TEXT SECTION:
------

Anthony Windows

Personal information
- Full name: Anthony Robin Windows
- Born: 25 September 1942 (age 83) Bristol, England
- Batting: Right-handed
- Bowling: Right-arm medium pace
- Role: All-rounder

Domestic team information
- 1960–1974: Gloucestershire
- 1962–1964: Cambridge University

Career statistics
| Competition | FC | LA |
| Matches | 149 | 7 |
| Runs scored | 3537 | 68 |
| Batting average | 17.00 | 9.71 |
| 100s/50s | 0/8 | 0/0 |
| Top score | 82 | 32 |
| Balls bowled | 19,137 | 318 |
| Wickets | 286 | 7 |
| Bowling average | 29.04 | 30.14 |
| 5 wickets in innings | 9 | 0 |
| 10 wickets in match | 0 | 0 |
| Best bowling | 8/78 | 3/28 |
| Catches/stumpings | 42/0 | 1/0 |
- Source: Cricinfo, 1 August 2013

= Anthony Windows =

English cricketer (born 1942)

Anthony Robin Windows (born 25 September 1942) is an English former cricketer. He played for Gloucestershire from 1960 to 1974 (but with only occasional appearances after 1966), and for Cambridge University from 1962 to 1964.

Windows attended Clifton College before going up to Jesus College, Cambridge. He took 8 for 78 for Gloucestershire against the touring West Indians in 1966. He toured Pakistan with the MCC Under-25 side in 1966-67.

------

[Dataset entries]
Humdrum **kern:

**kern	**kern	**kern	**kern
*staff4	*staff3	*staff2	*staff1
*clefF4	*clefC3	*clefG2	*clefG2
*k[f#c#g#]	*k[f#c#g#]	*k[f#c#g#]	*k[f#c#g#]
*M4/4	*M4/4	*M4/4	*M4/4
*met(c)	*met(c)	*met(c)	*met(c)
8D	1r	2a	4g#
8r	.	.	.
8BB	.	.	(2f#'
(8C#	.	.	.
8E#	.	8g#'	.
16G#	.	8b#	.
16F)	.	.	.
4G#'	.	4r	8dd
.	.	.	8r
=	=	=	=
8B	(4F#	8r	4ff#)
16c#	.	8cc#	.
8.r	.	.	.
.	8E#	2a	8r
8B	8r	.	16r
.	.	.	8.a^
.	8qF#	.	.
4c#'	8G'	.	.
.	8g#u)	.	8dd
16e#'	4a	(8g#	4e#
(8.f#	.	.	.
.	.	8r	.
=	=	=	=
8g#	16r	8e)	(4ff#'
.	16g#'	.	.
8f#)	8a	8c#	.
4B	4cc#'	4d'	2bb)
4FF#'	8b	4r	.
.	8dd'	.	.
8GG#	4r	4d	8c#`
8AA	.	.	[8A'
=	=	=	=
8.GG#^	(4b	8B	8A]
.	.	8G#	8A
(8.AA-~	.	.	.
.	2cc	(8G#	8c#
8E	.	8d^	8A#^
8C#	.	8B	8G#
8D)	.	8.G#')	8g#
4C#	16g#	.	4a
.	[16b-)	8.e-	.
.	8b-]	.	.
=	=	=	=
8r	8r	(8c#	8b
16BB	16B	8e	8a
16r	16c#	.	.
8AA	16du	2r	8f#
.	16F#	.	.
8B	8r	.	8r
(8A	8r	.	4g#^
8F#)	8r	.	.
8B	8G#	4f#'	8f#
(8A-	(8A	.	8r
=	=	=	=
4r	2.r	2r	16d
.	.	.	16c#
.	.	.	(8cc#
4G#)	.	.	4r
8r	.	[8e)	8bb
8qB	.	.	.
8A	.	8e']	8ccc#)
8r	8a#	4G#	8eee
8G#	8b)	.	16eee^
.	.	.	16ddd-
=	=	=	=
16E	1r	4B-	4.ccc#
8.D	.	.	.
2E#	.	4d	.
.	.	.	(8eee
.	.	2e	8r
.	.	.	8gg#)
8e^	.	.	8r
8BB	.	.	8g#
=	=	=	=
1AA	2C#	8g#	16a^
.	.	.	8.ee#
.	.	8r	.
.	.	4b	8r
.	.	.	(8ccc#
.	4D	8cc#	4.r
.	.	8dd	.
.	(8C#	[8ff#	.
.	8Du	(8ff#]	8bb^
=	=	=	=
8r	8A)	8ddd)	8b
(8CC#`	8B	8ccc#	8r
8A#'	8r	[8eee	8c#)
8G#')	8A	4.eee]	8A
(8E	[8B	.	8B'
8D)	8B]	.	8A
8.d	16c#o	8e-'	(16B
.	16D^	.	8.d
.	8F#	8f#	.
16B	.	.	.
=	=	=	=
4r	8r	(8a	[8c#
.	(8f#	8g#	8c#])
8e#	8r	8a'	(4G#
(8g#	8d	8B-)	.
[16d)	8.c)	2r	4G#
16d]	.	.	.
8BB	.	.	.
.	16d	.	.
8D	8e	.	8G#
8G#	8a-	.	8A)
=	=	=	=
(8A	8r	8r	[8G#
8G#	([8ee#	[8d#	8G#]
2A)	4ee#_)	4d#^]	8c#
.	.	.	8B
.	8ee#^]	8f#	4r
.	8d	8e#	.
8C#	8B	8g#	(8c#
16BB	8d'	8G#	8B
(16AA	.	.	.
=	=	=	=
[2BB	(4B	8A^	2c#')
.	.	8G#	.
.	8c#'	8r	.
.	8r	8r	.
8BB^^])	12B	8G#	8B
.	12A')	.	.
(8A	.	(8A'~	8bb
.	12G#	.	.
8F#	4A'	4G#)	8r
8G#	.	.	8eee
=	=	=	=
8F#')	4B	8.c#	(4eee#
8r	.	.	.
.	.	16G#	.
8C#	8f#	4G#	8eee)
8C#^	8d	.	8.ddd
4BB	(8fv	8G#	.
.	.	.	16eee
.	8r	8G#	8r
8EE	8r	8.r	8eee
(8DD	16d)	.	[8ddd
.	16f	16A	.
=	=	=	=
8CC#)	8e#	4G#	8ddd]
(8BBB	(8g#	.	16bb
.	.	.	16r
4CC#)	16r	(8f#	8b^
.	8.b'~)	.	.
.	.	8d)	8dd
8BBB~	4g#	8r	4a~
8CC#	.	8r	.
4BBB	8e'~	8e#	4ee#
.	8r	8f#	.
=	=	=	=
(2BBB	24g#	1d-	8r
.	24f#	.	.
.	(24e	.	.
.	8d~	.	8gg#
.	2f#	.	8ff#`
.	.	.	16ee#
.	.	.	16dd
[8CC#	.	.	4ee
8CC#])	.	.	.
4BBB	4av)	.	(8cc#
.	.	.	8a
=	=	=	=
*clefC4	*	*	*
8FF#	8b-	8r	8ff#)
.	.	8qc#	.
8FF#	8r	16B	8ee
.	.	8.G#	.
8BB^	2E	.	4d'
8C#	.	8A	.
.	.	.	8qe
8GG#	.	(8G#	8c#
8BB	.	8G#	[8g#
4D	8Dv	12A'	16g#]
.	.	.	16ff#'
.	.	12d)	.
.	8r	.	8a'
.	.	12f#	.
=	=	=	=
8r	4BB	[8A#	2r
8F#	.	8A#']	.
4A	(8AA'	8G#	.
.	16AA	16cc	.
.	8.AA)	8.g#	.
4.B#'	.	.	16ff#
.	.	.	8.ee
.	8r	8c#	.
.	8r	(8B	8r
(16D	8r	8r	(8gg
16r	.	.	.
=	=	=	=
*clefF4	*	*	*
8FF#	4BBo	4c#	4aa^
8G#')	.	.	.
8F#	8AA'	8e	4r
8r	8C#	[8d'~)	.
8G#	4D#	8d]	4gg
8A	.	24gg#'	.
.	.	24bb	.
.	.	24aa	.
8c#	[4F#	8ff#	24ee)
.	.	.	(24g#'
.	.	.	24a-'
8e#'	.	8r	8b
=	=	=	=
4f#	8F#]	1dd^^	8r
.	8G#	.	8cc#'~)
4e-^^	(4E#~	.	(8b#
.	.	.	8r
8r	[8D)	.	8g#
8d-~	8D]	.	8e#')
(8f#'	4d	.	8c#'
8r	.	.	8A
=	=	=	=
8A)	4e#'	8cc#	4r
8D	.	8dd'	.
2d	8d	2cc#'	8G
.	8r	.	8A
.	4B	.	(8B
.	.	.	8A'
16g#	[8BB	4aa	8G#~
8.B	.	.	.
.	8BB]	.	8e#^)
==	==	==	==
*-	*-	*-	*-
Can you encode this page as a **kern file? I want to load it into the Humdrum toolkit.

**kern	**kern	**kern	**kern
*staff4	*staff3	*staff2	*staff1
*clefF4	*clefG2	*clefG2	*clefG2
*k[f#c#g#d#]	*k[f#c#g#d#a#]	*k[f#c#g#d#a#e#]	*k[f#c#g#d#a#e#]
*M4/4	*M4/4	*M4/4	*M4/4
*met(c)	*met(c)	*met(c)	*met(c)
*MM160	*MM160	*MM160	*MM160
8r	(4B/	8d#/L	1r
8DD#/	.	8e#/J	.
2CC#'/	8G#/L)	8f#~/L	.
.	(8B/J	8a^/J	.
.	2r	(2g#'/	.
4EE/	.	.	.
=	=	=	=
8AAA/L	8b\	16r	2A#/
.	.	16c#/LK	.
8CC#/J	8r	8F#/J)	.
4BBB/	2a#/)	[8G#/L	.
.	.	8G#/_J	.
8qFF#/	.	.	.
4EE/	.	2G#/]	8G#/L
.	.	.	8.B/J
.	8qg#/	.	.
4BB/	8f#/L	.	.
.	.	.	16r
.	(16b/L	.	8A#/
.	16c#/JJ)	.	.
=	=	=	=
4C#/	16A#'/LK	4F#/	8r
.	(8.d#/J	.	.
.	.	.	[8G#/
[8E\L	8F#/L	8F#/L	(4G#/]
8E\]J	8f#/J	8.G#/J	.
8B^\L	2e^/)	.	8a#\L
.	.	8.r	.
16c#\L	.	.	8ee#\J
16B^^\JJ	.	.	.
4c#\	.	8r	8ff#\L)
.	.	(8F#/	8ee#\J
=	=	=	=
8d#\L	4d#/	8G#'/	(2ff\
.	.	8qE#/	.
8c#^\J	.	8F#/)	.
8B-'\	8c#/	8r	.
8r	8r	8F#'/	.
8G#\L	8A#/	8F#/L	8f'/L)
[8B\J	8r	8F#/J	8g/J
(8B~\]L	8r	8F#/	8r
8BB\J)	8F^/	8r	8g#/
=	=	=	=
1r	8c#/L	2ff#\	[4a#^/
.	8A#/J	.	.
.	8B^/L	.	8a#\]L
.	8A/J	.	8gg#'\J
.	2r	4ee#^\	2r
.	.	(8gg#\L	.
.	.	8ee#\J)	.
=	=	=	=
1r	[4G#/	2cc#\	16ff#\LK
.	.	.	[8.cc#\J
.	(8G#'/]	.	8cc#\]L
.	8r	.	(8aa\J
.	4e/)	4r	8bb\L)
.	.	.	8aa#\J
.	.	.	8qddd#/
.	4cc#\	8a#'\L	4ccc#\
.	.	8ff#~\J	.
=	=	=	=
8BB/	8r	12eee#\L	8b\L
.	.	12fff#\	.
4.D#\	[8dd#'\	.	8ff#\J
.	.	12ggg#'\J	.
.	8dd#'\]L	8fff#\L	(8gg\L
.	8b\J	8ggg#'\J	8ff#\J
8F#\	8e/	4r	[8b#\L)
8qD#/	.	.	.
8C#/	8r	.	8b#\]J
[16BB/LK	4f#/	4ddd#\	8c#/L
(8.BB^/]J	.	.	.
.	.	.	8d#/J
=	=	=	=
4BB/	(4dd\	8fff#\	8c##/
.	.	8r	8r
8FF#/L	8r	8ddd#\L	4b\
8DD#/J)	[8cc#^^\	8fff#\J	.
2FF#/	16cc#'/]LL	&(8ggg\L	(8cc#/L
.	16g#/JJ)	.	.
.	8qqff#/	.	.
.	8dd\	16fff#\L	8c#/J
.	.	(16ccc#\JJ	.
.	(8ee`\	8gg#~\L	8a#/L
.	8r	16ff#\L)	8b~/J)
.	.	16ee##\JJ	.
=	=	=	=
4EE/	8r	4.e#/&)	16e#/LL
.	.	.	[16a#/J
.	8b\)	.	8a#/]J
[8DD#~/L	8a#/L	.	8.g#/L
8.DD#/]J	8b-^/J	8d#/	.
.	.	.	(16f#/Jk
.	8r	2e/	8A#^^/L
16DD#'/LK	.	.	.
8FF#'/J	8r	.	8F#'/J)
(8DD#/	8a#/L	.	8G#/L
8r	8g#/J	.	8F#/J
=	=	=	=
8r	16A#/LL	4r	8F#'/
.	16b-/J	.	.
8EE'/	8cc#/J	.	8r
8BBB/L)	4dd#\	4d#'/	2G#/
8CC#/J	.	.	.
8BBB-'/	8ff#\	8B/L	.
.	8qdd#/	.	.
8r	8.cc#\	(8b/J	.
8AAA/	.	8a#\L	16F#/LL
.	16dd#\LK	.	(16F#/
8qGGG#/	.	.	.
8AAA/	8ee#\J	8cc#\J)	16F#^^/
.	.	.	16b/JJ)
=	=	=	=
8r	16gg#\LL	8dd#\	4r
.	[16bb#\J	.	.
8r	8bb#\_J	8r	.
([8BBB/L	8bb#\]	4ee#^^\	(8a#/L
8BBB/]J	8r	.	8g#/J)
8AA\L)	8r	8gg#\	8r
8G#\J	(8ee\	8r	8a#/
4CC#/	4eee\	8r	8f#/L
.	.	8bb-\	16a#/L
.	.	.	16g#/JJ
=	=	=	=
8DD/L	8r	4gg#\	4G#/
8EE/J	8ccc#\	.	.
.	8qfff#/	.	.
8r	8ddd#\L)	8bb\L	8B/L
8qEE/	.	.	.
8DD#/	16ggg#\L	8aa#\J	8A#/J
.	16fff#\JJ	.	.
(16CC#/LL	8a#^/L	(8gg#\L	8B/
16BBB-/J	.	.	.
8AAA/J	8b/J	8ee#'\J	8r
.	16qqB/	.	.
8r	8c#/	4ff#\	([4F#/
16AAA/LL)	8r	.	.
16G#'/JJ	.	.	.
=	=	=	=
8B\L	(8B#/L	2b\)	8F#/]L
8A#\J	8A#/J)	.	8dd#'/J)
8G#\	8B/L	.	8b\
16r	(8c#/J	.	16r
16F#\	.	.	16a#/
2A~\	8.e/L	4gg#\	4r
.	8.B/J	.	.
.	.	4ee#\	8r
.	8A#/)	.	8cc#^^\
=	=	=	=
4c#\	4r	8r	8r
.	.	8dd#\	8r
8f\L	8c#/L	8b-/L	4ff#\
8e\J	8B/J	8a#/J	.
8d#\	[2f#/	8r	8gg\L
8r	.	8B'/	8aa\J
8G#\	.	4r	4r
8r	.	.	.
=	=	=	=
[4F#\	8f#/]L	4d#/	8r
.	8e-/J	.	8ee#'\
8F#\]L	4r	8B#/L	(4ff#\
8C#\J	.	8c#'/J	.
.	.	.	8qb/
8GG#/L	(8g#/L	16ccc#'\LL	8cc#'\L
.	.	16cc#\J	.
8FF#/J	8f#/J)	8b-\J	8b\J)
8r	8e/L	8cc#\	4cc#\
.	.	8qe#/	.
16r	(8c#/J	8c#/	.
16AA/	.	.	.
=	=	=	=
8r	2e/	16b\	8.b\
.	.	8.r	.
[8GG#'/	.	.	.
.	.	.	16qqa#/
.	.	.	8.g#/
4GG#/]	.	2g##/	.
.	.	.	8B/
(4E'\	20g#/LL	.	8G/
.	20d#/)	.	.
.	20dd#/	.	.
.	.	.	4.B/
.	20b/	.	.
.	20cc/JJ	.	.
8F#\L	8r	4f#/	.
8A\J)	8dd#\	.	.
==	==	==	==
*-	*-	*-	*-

------

EXERCISE 1: List every label that appears under the "Personal information" heading of the Anthony Windows profile.
EXERCISE 2: Return the Anthony Windows profile's wording from "Windows attended Clifton" to "side in 1966-67.".
EXERCISE 3: In the Anthony Windows profile, which school did Windows attend before going up to Jesus College, Cambridge?
Work only from the Anthony Windows profile.

ANSWER SPACE 1: Full name, Born, Batting, Bowling, Role

ANSWER SPACE 2:
Windows attended Clifton College before going up to Jesus College, Cambridge. He took 8 for 78 for Gloucestershire against the touring West Indians in 1966. He toured Pakistan with the MCC Under-25 side in 1966-67.

ANSWER SPACE 3: Clifton College